## Your instructions
Continue the Morocco motorcycle trip write-up from the point where it stops.

## Passage to read
(All photos from this trip can be viewed here)
Trip overview and route
This trip was planned by others (thanks!), and with a flexible riding schedule. As such, all I really needed to worry about was getting myself in and out of Marrakech, and paying for the motorcycle rental. Not a bad deal.
After route changes, sickness, and much adventure, this is how my actual itinerary ended up:
- Arrive in Marrakech, spend 36 hours to acclimate
- Get the bikes and cross the Atlas mountains to Ouarzazate
- Head up into the gorges (from Tinghir to Agoudal and back down)
- Cross from Tinghir to Agadir (with an overnight in Taroudant)
- A quick jaunt back to Marrakech from Agadir
Camera conundrum and a blast from the past
(TL;DR of camera thoughts: I shot everything on my 4 year old Sony a5000.)
Debate over what A/V equipment to bring perhaps plagued me the most in the run-up. Of course, I’m absolutely smitten with my A7Riii. Even equipped with the standard f4/24–70mm, it’s capable of capturing stunning images in a wide variety of settings. However, even if I only brought that single lens, it’s not exactly a pocketable package. Nor would a loss be cheap or acceptable. But the image quality! After much debate, I reluctantly decided to bring only my old Sony A5000, with the standard (and small) 24–75mm power-zoom lens. I had originally bought this camera about 3 years ago as a cheap and expendable camera to pack onto my KTM for off road excursions.
It was with the a5000 that I fell deeper in love with photography — mirrorless systems in particular — and it led me to my current high-end setup. This was my primary point-and-shoot for many years, capturing many photos and experiences that I cherish deeply. However, in all my prior years of usage I hadn’t paid close attention to the editing or processing side of photography. In all those years, I had only shot jpegs.
So in many ways the a5000 on this trip was a whole new camera. I shot only in raw. I brought a pocket tripod. I applied all the lessons I’ve learned and skills I’ve developed with the larger A7 series to this “cheap” camera. I couldn’t be happier with the results. Are the images as sharp? No, at 20mps, there are limits. Is the dynamic range as broad? No, but it’s far better than I expected, and in fact not a single image was lost due to bad shadows or blown-out highlights. The a5000 even has one of Sony’s early forays into face recognition for focus tracking — and it worked quite nicely!
Another note: Drones are now illegal in Morocco. I had originally hoped and planned to bring the Mavic. Indeed, at one point they were allowed. However, some last minute Google-ing showed a recent change in drone status. So sadly there were to be no fancy aerial shots on this trip.

## Supplied data
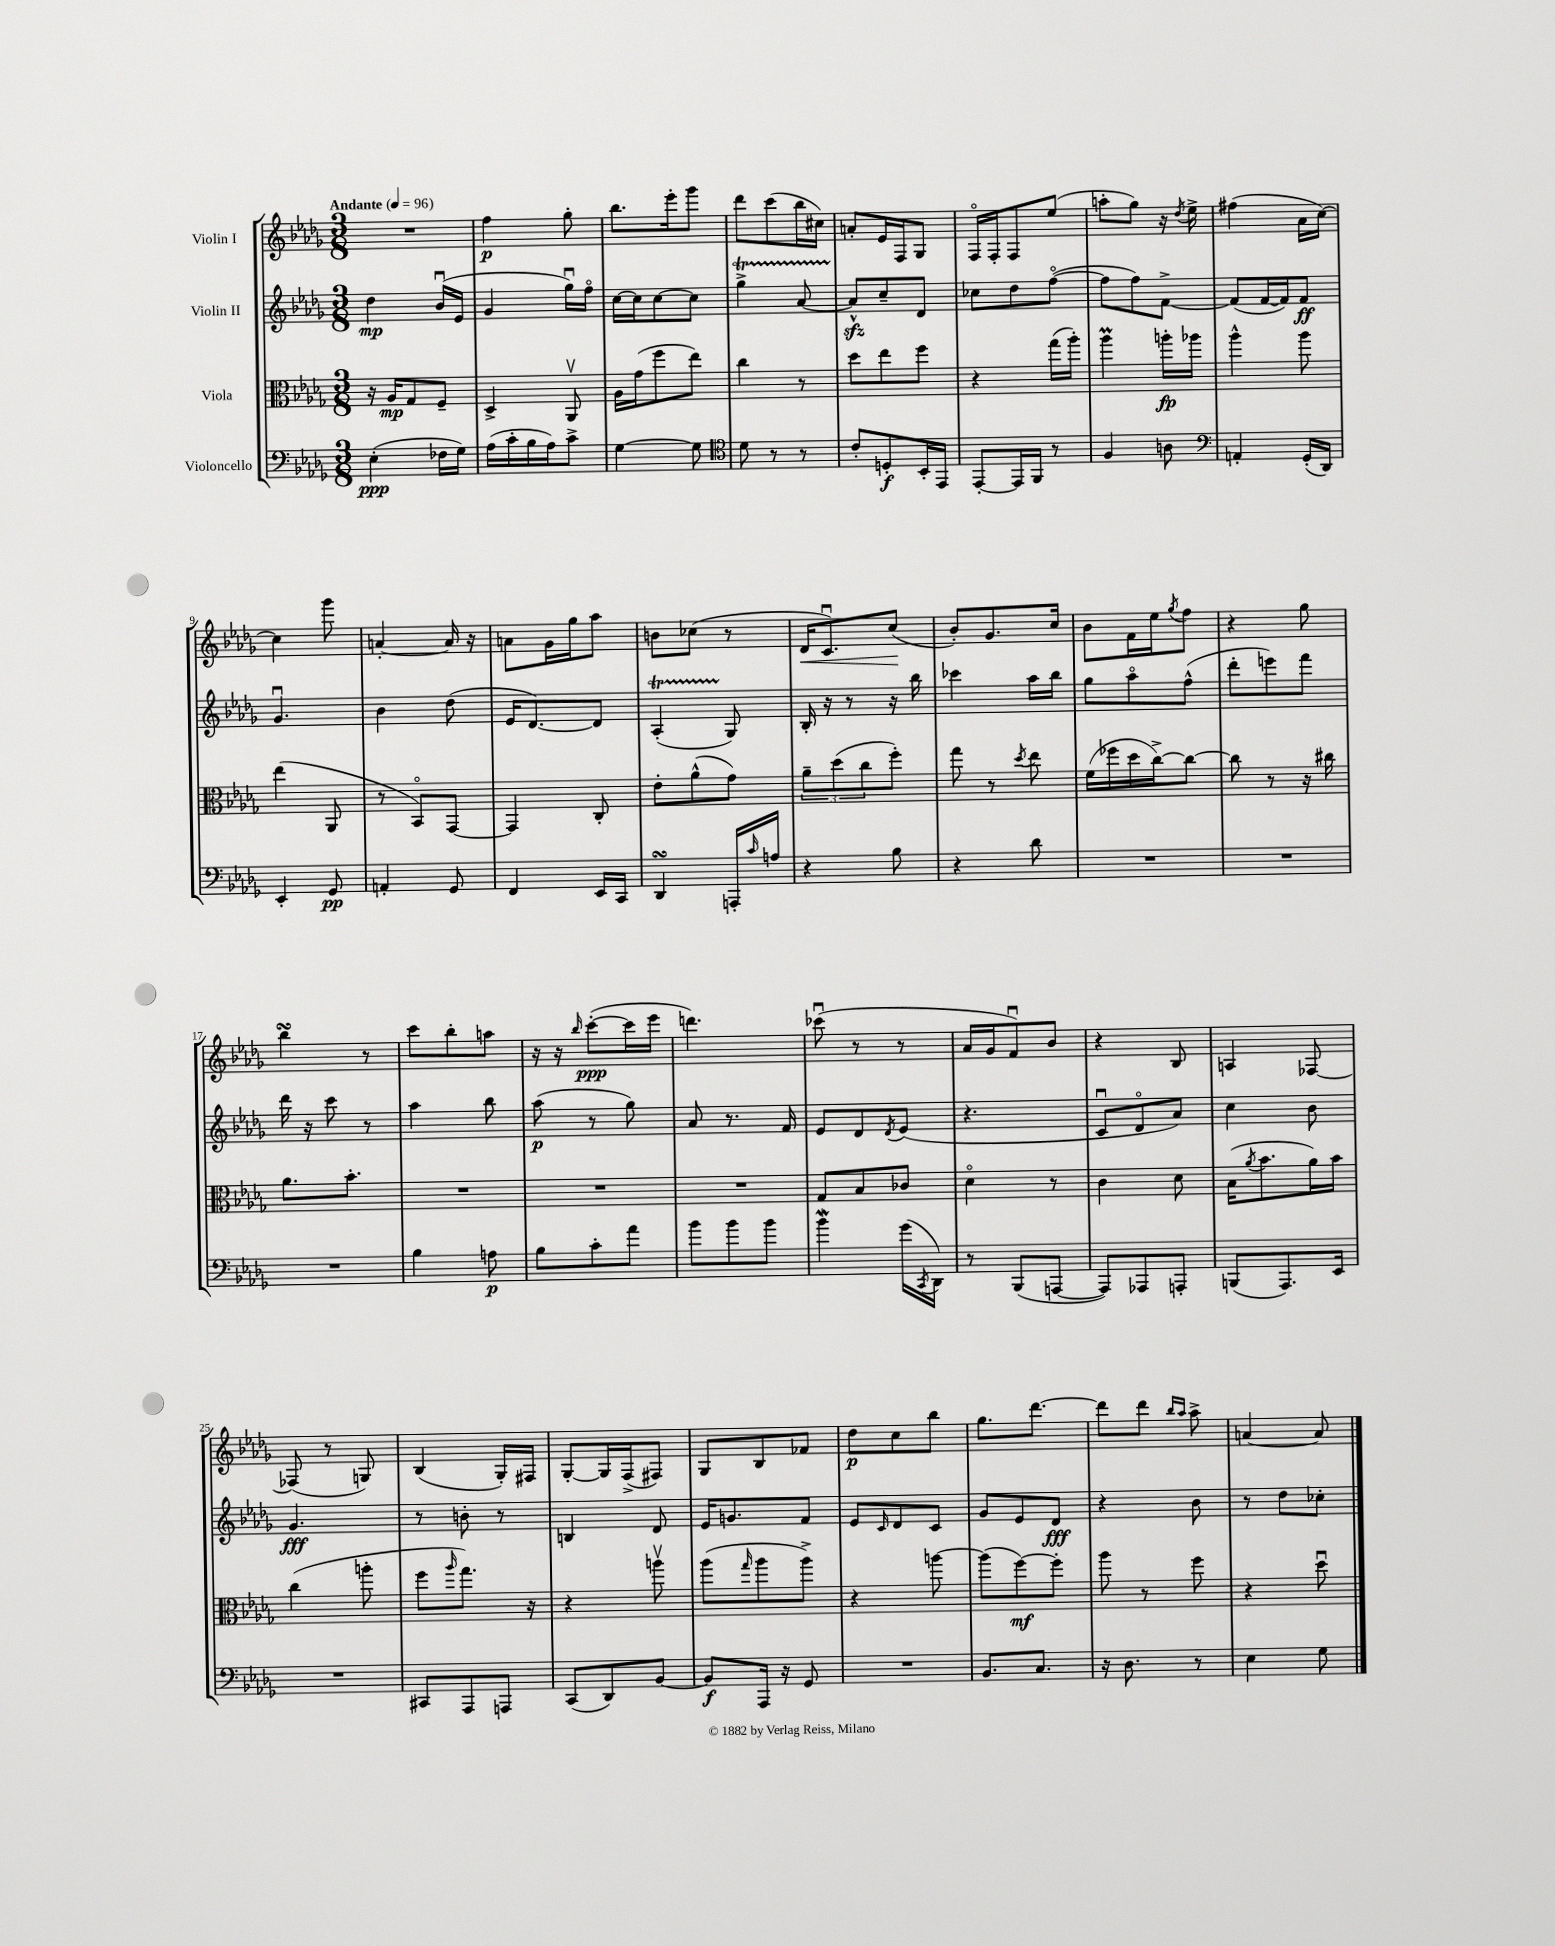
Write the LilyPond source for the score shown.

## Right answer
Overall I am extremely happy with the expressiveness of the images that I’ve returned with, and am also blissfully regret-free.
The crew and riding in groups vs alone
I’ll leave these fine gentlemen unnamed, but suffice to say this was a good group of adventurers. Four of these members were new acquaintances, with one being a long-time friend and occasional riding buddy.
Although we flew separately, it was fantastic to have a group upon arrival. Exploring a new country by the hundreds of miles a day is a much less daunting task when not alone.
That said, as we acclimated and learned the rhythms of travel there, I soon found myself yearning to be alone. I wanted to ride my own pace, on my own schedule, and chase that feeling of ultimate freedom. I’ve only found this feeling while being alone on a motorcycle somewhere gorgeous, with nothing but open road ahead. So, halfway through our route I ended up splitting off from the group and rode solo. We still saw each other a number of times (there are only so many roads) and shared some meals. It was good to know there was support if needed. But being alone was what I needed most, and it was indeed glorious.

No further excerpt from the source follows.